As for the key-level ordering, I've done some tests. I can have something functional with minimal overhead using decorators and pausable channels. But it isn't quite feature-complete. If you want to give it a try, I pushed my test here for you to check.
@ozangunalp thanks, I will try also your tests to check how it works. In the meanwhile I also created https://github.com/bojanv55/parallel-kafka-connector that is connector for parallel-consumer. It is basically 90% of current code copy-pasted with some changes to support parallel-consumer. I tested it a bit seems working. Could I ask you also to check these 2 lines if they provide optimal integration with quarkus pipelines:
- is this the way to ack/nack messages in smallrye pipeline https://github.com/bojanv55/parallel-kafka-connector/blob/3c1bfa023ed16f0b9ff46c202e5cd5f03c87a18f/src/main/java/me/vukas/parallel/ParallelKafkaSource.java#L110
- is it OK to always return the same publisher for multiple "concurrency" consumers https://github.com/bojanv55/parallel-kafka-connector/blob/3c1bfa023ed16f0b9ff46c202e5cd5f03c87a18f/src/main/java/me/vukas/parallel/ParallelKafkaConnector.java#L77
@ozangunalp Just playing with the test you pushed. Seems I'm not able to block it on the key-level (probably doing something wrong in my code?)

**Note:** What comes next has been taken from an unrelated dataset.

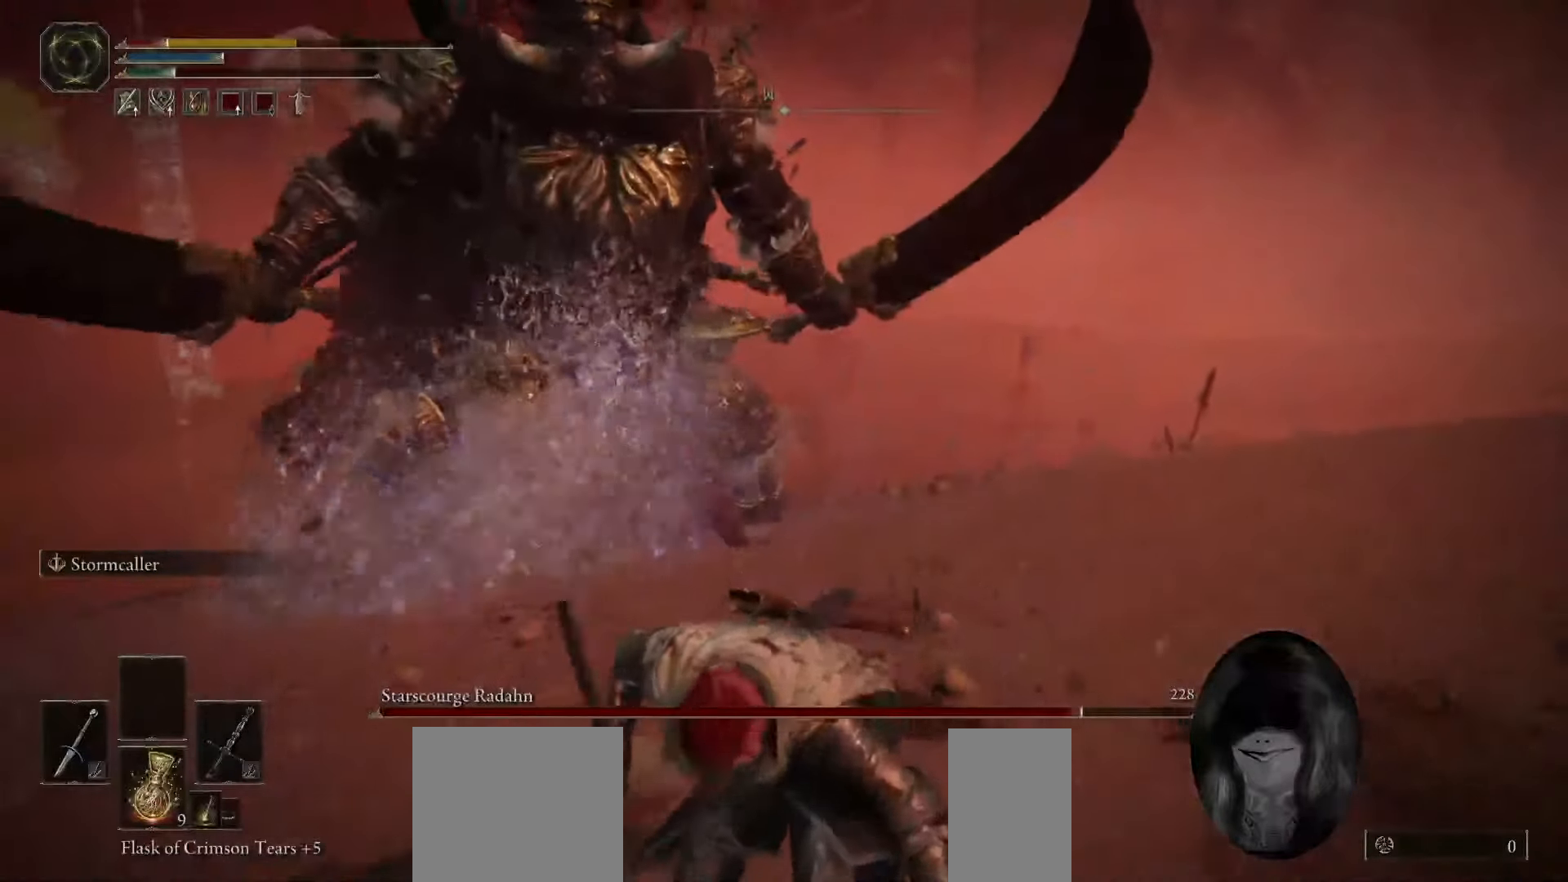
{"keys": ["s"], "mouse": [], "events": []}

This is the code that receives the messages
@io.smallrye.reactive.messaging.annotations.Blocking(ordered = false/*, value = "my-pool"*/)
@Incoming("some-topic")
//@Blocking
public Uni<Void> sink(String word, IncomingKafkaRecordMetadata<String, String> metadata) {
Log.info("Received user: " + word);
return myEntityRepository.upsertCurrentProducer("Asd", "sdf", word);
}
This is the code that saves to db eventually
Uni<Void> upsertCurrentProducerInternal(
String x, String y, String producer) {
String sql =
"INSERT INTO MyEntity (id, field)\n" +
"SELECT 1 AS id, '"+producer+"' AS field\n" +
"FROM DUAL\n" +
"WHERE SLEEP(5) = 0\n" +
"ON DUPLICATE KEY UPDATE field = 'fff';";
return sessionFactory.withTransaction(
(session, tx) ->
session
.createNativeQuery(sql)
.executeUpdate()
.replaceWithVoid());
}
I would expect that when I send 5 messages with the same key at the same time - since the key is same and SQL is sleeping for 5 seconds - it should not process other messages with same key until 5 seconds passed. But it automatically consumes all other messages.
This is my config
smallrye.messaging.worker.my-pool.max-concurrency=50
mp.messaging.incoming.some-topic.connector=smallrye-kafka
mp.messaging.incoming.some-topic.commit-strategy=throttled
mp.messaging.incoming.some-topic.throttled.processing-order=ordered_by_key
mp.messaging.incoming.some-topic.auto.offset.reset=latest
mp.messaging.incoming.some-topic.group.id=grupaTrotled
mp.messaging.incoming.some-topic.key.deserializer=org.apache.kafka.common.serialization.StringDeserializer
mp.messaging.incoming.some-topic.value.deserializer=org.apache.kafka.common.serialization.StringDeserializer
Do you have any advice here? Thanks.
@ozangunalp After checking the code a bit more - I guess this is only implemented and working in your tests?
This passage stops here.